The recent controversy surrounding the release of the CIA “torture memos” has become the number one issue on American political scene – far surpassing the much debated stimulus package, Mr. Obama’s controversial “good will” tour, or even the recent furor over the authenticity and the true meaning of the “tea-parties.” And understandably so, for there has been a lot of gear–shifting of late and changing of minds since the decision was first reached to make these memos public.
Indeed, the initial assurances that no one will be charged – least of all, the underlings – have given way to the possibility that some of the lawyers and the ex-president’s legal advisors might, not to mention the ex-president himself and his closest staff. This would seem to fly in the face of Mr. Obama’s assurances that he wasn't going to engage in divisive politics but look instead to the future, not to mention the possibility that he just might be influenced in the matter of the unfolding scandal by the polls, or public sentiment, or the growing pressure from the radical Left – just as he was, some would say, in the matter of the AIG bonuses.
This wouldn't bode well for the new president, so the argument goes, who ought to be nothing but desirous of securing as much good will and public support as he possibly can (especially in light of the economic crisis and other urgent matters facing us). In short, he’s only shooting himself in the foot, and more, by this sudden reversal or at least by entertaining the possibility of future prosecution.
This is the gist of a Wall Street Journal editorial, "Presidential Poison," April 23, online edition.

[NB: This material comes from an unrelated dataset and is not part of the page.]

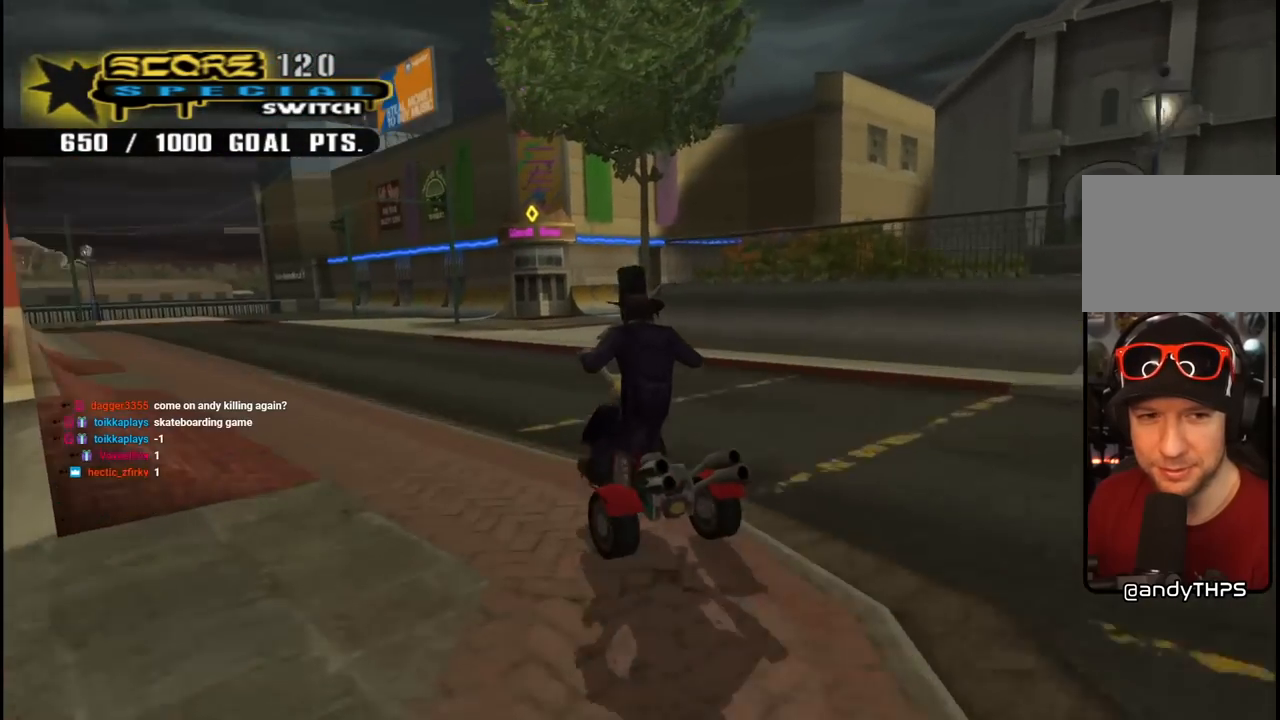
{"buttons": ["CROSS", "DPAD_DOWN", "DPAD_RIGHT"], "left_stick": "center", "right_stick": "center", "events": [[83, "DPAD_LEFT", "up"], [483, "DPAD_DOWN", "down"], [500, "DPAD_RIGHT", "down"]]}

The editors argue that there is nothing to be gained from pursuing this matter any further, and among the reasons they cite are such disparate things as possible damage to the CIA morale at the time when we need them the most, the members of the Congress who have seemingly approved of the questionable interrogative tactics, the Madame Speaker included, not to mention Mr. Obama himself who would only be squandering his immense popularity and political capital, which thus far surpass his unpopular polices, were he to engage in any course of action that would even smack of retaliation for sins past. In fact, they go as far as say that doing that would put us on the level of such “lawless” countries as Argentina, Malaysia or Peru, “where law is treated merely as an extension of political power.” And as a measure of common sense and what they deem as reasonable policy, they suggest that the president should rest content with the recent policy changes at Guantanamo and other interrogation facilities and leave it at that. Why dig into the past and risk the spirit of bi-partisanship, they wonder?